● ЗАДАНИЕ A
Объясните, почему, согласно выбранному фрагменту, Vyacheslav V.P. советует Ivan не мечтать о том, чтобы остаться в Индии навсегда. Изложите ответ в одном-двух предложениях.
● ЗАДАНИЕ B
Сколько раз Ivan был в Индии и сколько времени он провел там в общей сложности, судя по выбранному фрагменту?
● ЗАДАНИЕ C
Воспроизведите дословно часть выбранного фрагмента, начиная со слов «# ФИЛОСОФИЯ И» и вплоть до слов «А это реально?».

● ВЫБРАННЫЙ ФРАГМЕНТ
------------------------------

# ФИЛОСОФИЯ И КУЛЬТУРА > Индия >  Хочу жить в Индии. Получить индийское гражданство, индийский пасспорт :-)

## Ivan (гость)

Харе Кришна. Я был в Индии 2 раза (вместе месяцев 9-10). Очень понравилось - везде много храмов, индийцы такие умные - не любят мясо, обычно вегетарианцы (ну, особенно брахманы). Понятно, что сознание Кришны, вайшнавизм тоже родиной из Индии (ну, аватары Вишну то там все появляются?)...

Ну, и естественно возникает мысль: а как сделать так, чтобы ... приехать туда раз и там остаться навсегда. Ну то есть получить индийский паспорт, индийское гражданство? Это вообще реально (я из Украины)?

Что, надо жениться на индуске? :-) А это реально?
Или работать в индийской компании, в Индии (получить от них приглашение на работу там)? но это же не на всю жизнь...

Какие вы знаете примеры преданных, которые родились на западе, и стали индийцами, то есть поменяли гражданство на индийское? Много ли таких? Какие могут быть в этом проблемы или сложности?

Мне один "гуру" (последователь Саи Бабы, судя по всему, мне нравились медитации к-рые он проводил у себя дома раз в неделю + чтение Бхагавад-Гиты, это было ещё до моего знакомства с Харе Кришна) сказал: "тебе надо было родиться в Индии" :-)

А то тут Кали-Юга в Украине, что ужас. Вот в Индии - да, можно почувствовать Сатья-Югу (вкрапление Сатья-юги). Ну, в храме - да, на фестивале ИСККОН, да. Во время киртана. Но это локально. А так чтобы даже в обычной мирской жизни - то "очень и очень Кали-юга" :-)

:-)

----------


## Vyacheslav V.P.

> Ну, и естественно возникает мысль: а как сделать так, чтобы ... приехать туда раз и там остаться навсегда. Ну то есть получить индийский паспорт, индийское гражданство? Это вообще реально (я из Украины)?


Лучше не мечтайте, а то можно покинуть тело и родиться там. 

Не правильнее ли молить Кришну не реинкарнировать тебя никуда вообще. Кришна по милости садху может продлить жизнь тела человека, даже если с точки зрения астрологии там полный ужас и мрак. Нет ничего фатального.

------------------------------

● ИСХОДНЫЕ ДАННЫЕ
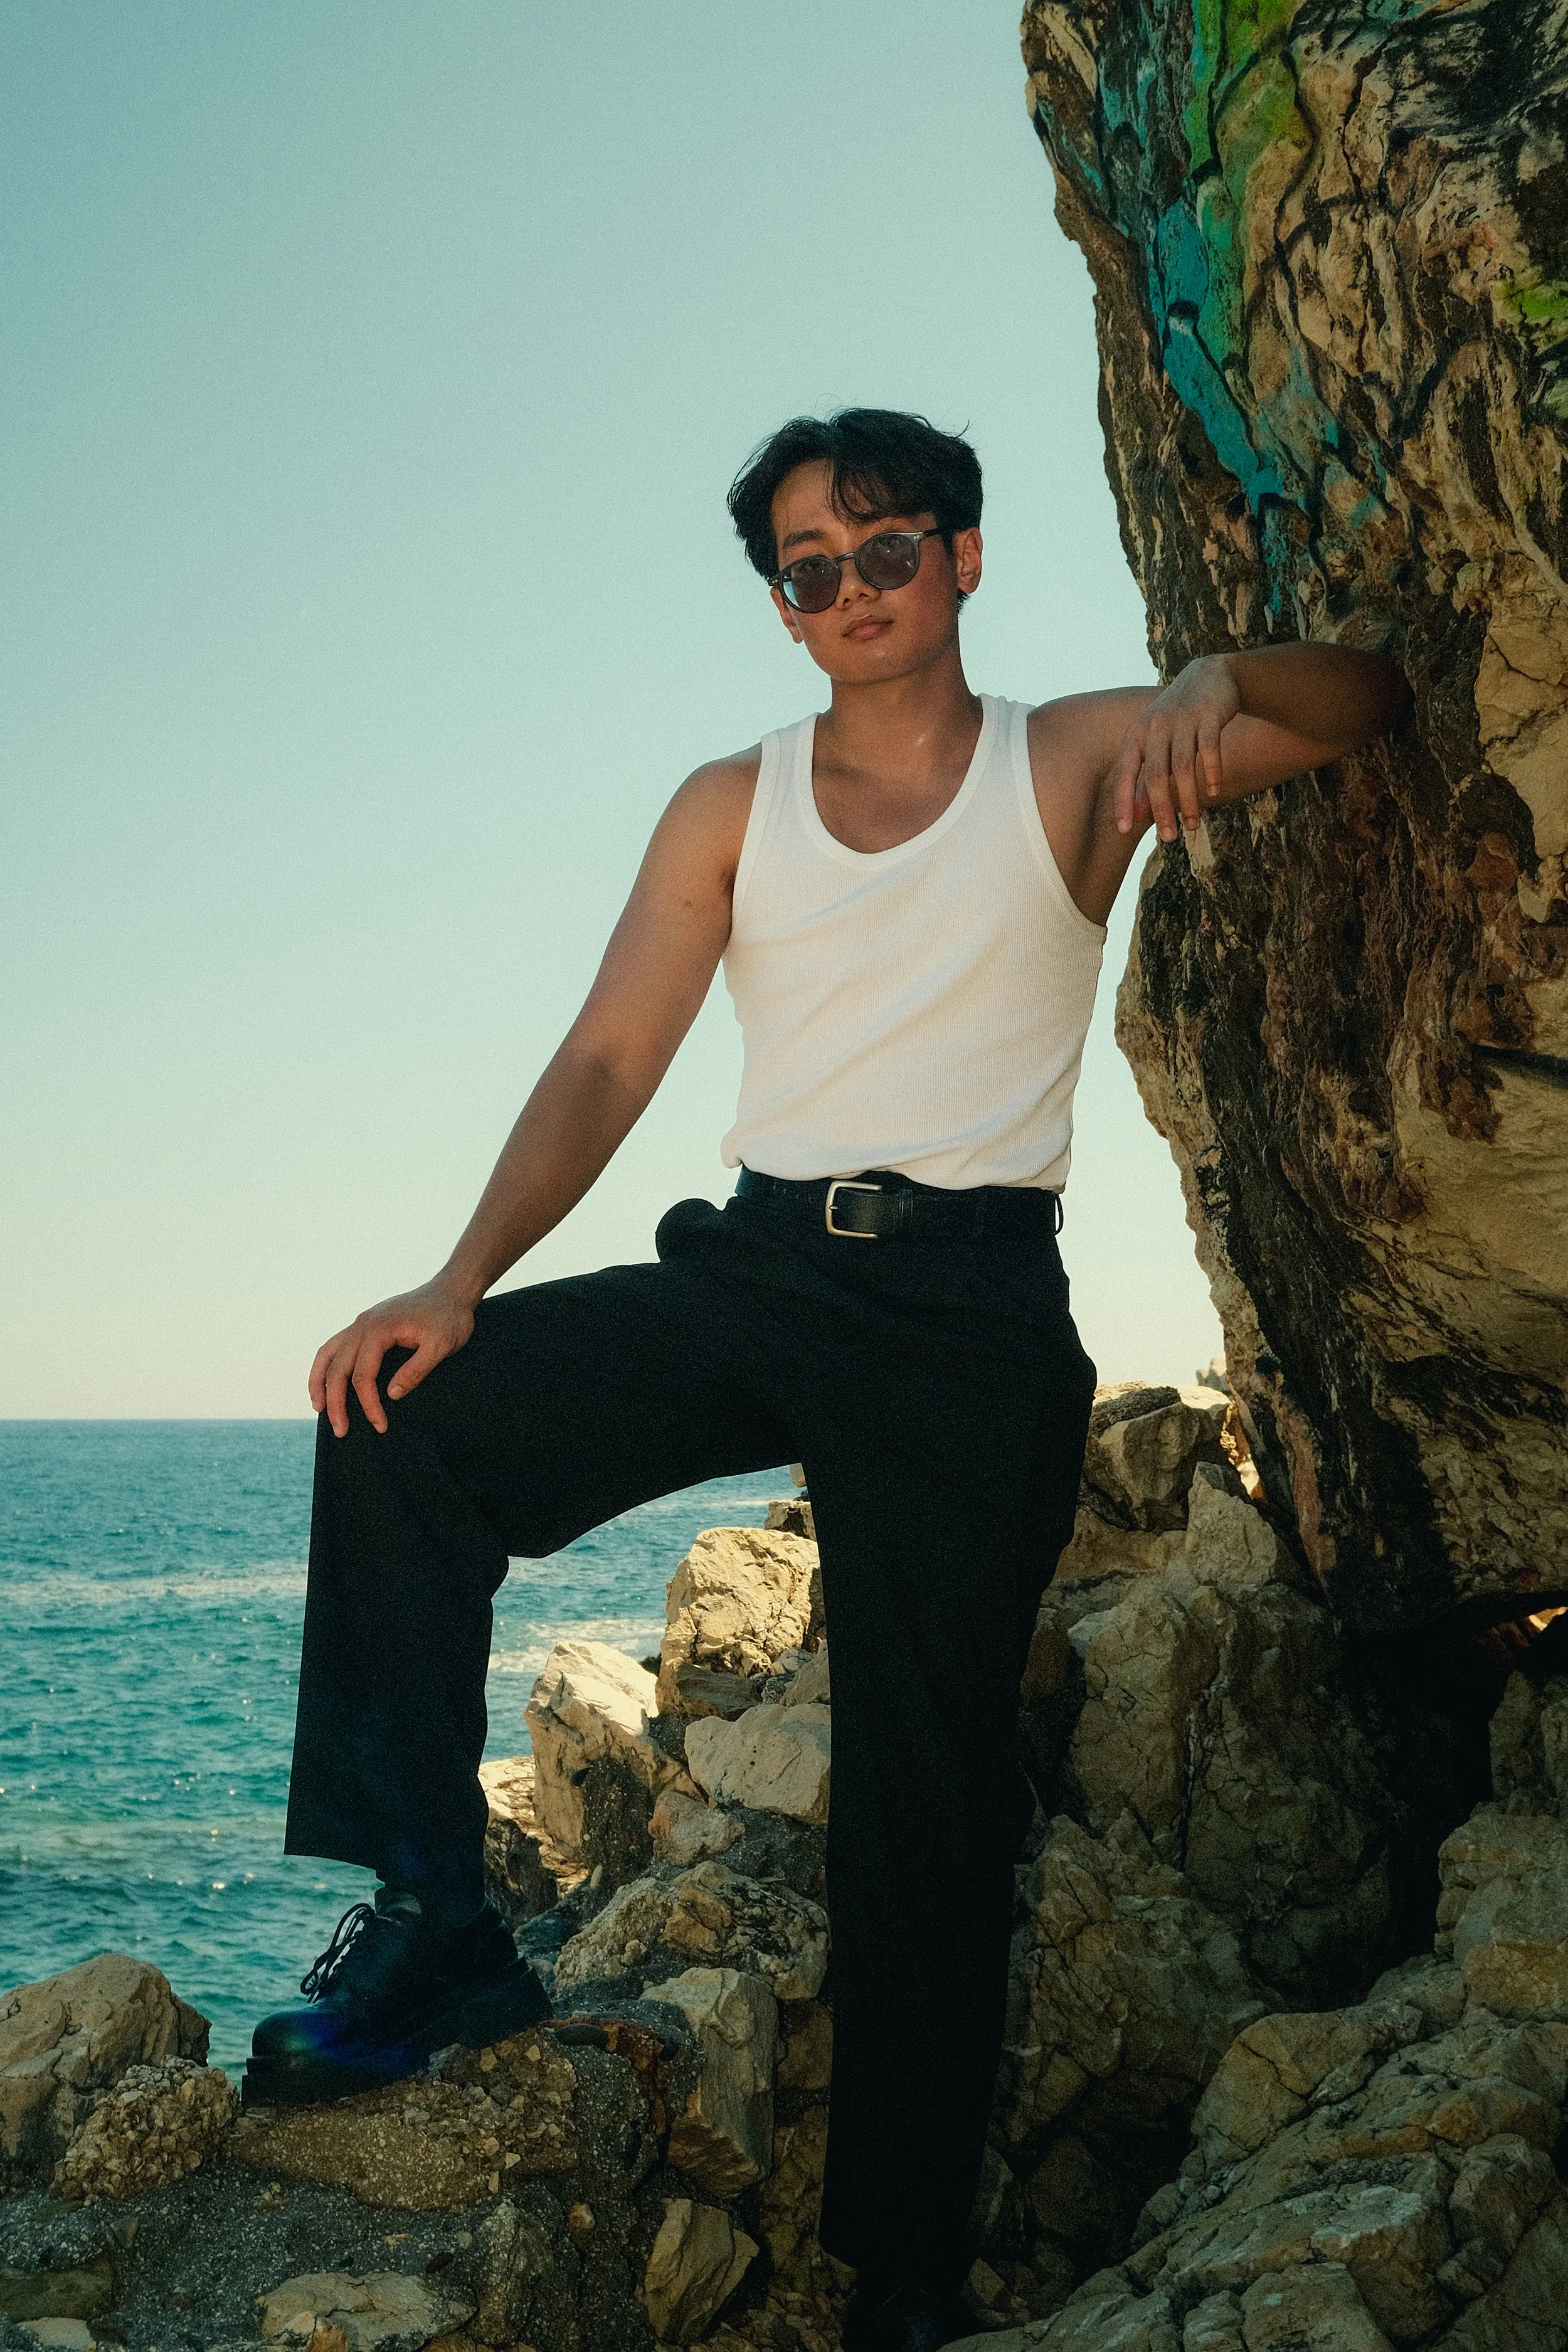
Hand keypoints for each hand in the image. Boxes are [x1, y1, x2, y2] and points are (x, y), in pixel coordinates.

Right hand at [309, 1275, 477, 1436]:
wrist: (451, 1291)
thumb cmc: (449, 1317)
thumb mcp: (441, 1346)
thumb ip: (416, 1370)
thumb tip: (391, 1395)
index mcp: (378, 1329)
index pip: (363, 1375)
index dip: (368, 1404)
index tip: (380, 1426)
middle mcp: (362, 1324)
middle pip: (338, 1368)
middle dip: (336, 1402)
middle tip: (341, 1431)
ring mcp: (361, 1322)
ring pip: (327, 1354)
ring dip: (319, 1382)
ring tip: (319, 1409)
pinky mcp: (365, 1324)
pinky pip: (336, 1345)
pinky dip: (327, 1365)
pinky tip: (327, 1381)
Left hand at [1113, 655, 1239, 839]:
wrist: (1210, 675)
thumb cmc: (1178, 719)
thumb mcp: (1156, 744)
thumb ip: (1146, 777)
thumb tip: (1136, 815)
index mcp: (1137, 734)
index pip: (1125, 772)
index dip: (1124, 801)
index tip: (1124, 830)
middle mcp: (1156, 726)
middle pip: (1156, 775)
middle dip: (1162, 809)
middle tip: (1169, 837)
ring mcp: (1182, 719)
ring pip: (1183, 767)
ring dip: (1189, 799)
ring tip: (1193, 824)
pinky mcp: (1208, 715)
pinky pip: (1209, 748)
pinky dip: (1211, 771)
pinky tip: (1214, 791)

------------------------------

● ОТВЕТ A
Vyacheslav V.P. предупреждает, что из-за такой мечты можно покинуть тело и родиться там. Правильнее, по его мнению, молить Кришну не реинкарнировать вообще никуда.

● ОТВЕТ B
Ivan был в Индии два раза, в общей сложности около 9–10 месяцев.

● ОТВЕТ C
# ФИЛОСОФИЯ И КУЛЬТУРА > Индия >  Хочу жить в Индии. Получить индийское гражданство, индийский пасспорт :-)

## Ivan (гость)

Харе Кришна. Я был в Индии 2 раза (вместе месяцев 9-10). Очень понравилось - везде много храмов, индийцы такие умные - не любят мясо, обычно вегетарианцы (ну, особенно брахманы). Понятно, что сознание Кришны, вайшнавизм тоже родиной из Индии (ну, аватары Вишну то там все появляются?)...

Ну, и естественно возникает мысль: а как сделать так, чтобы ... приехать туда раз и там остаться навсегда. Ну то есть получить индийский паспорт, индийское гражданство? Это вообще реально (я из Украины)?

Что, надо жениться на индуске? :-) А это реально?